ABOUT THIS TASK ▸ The response should consist solely of the lines running from the line with "List each element's" to the end of the data, retyped exactly.

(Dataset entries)
───
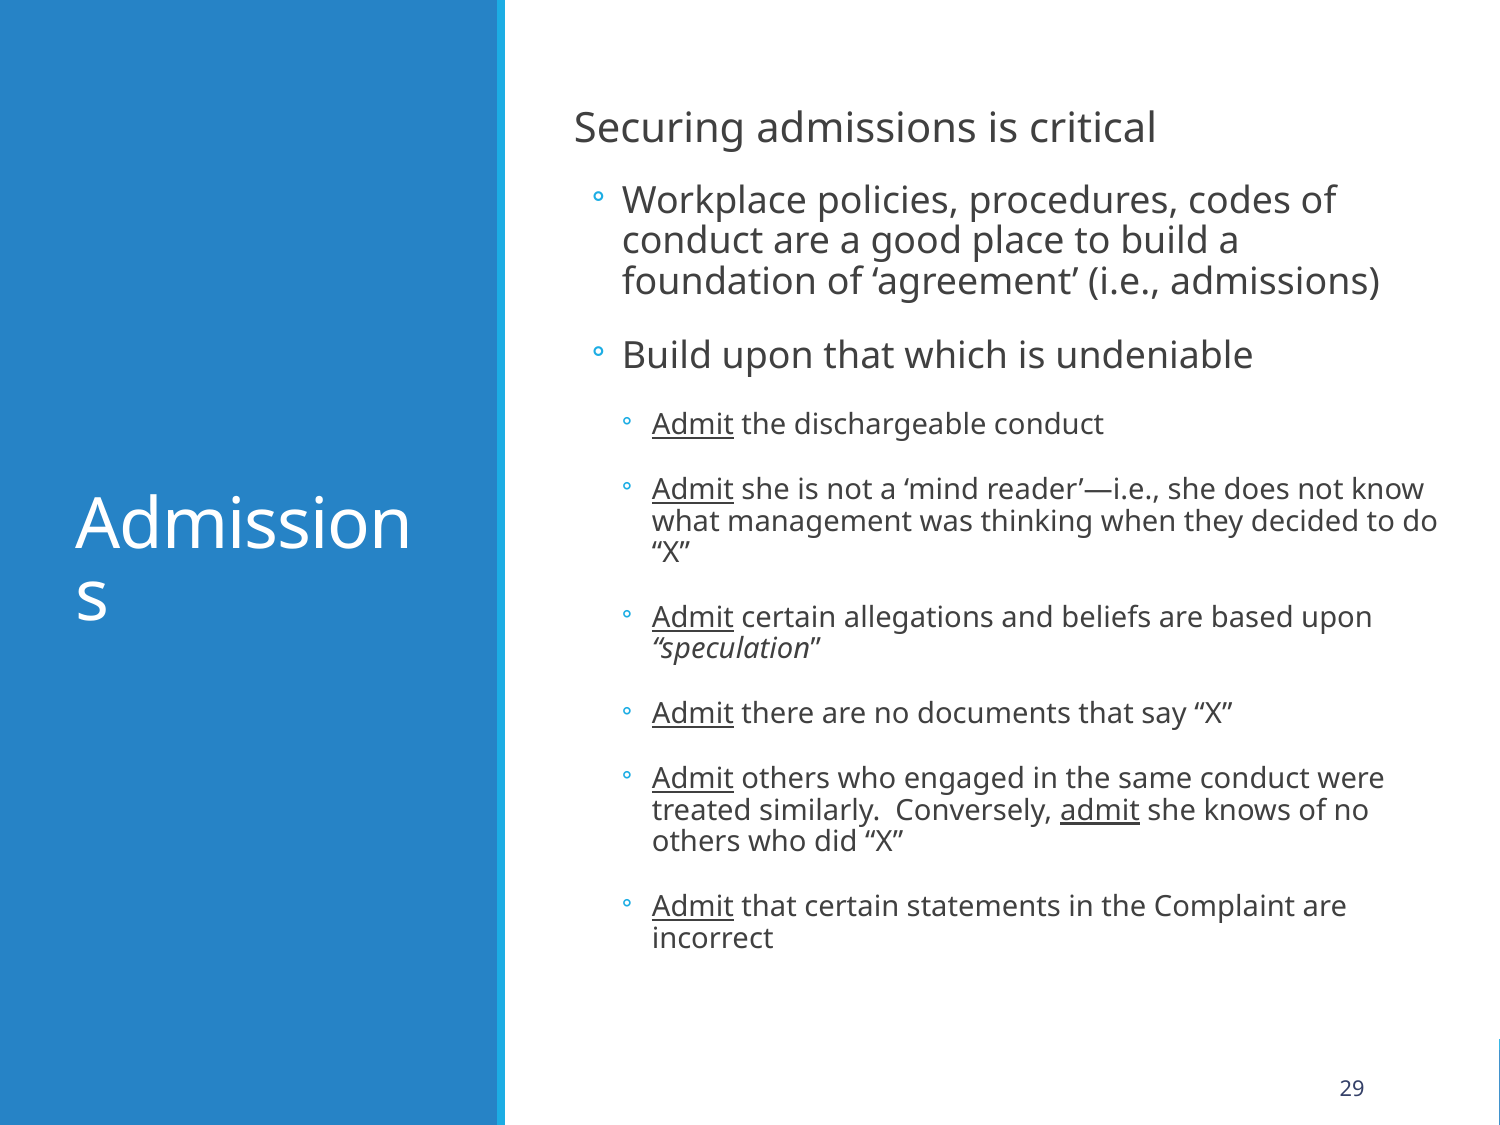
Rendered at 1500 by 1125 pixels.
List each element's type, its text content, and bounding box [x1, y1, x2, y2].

text_box [496, 0, 506, 1125]
text_box [506, 0, 1500, 1125]
slide_number 29 [1245, 1059, 1380, 1120]
list Securing admissions is critical Workplace policies, procedures, codes of conduct are a good place to build a foundation of ‘agreement’ (i.e., admissions) Build upon that which is undeniable Admit the dischargeable conduct Admit she is not a ‘mind reader’—i.e., she does not know what management was thinking when they decided to do “X” Admit certain allegations and beliefs are based upon “speculation” Admit there are no documents that say “X” Admit others who engaged in the same conduct were treated similarly. Conversely, admit she knows of no others who did “X” Admit that certain statements in the Complaint are incorrect [558, 99, 1440, 1026]
title Admissions [60, 99, 441, 1026]
text_box [0, 0, 496, 1125]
───
YOUR SOLUTION ▸
List each element's type, its text content, and bounding box [x1, y1, x2, y2].

text_box [496, 0, 506, 1125]
text_box [506, 0, 1500, 1125]
slide_number 29 [1245, 1059, 1380, 1120]
list Securing admissions is critical Workplace policies, procedures, codes of conduct are a good place to build a foundation of ‘agreement’ (i.e., admissions) Build upon that which is undeniable Admit the dischargeable conduct Admit she is not a ‘mind reader’—i.e., she does not know what management was thinking when they decided to do “X” Admit certain allegations and beliefs are based upon “speculation” Admit there are no documents that say “X” Admit others who engaged in the same conduct were treated similarly. Conversely, admit she knows of no others who did “X” Admit that certain statements in the Complaint are incorrect [558, 99, 1440, 1026]
title Admissions [60, 99, 441, 1026]
text_box [0, 0, 496, 1125]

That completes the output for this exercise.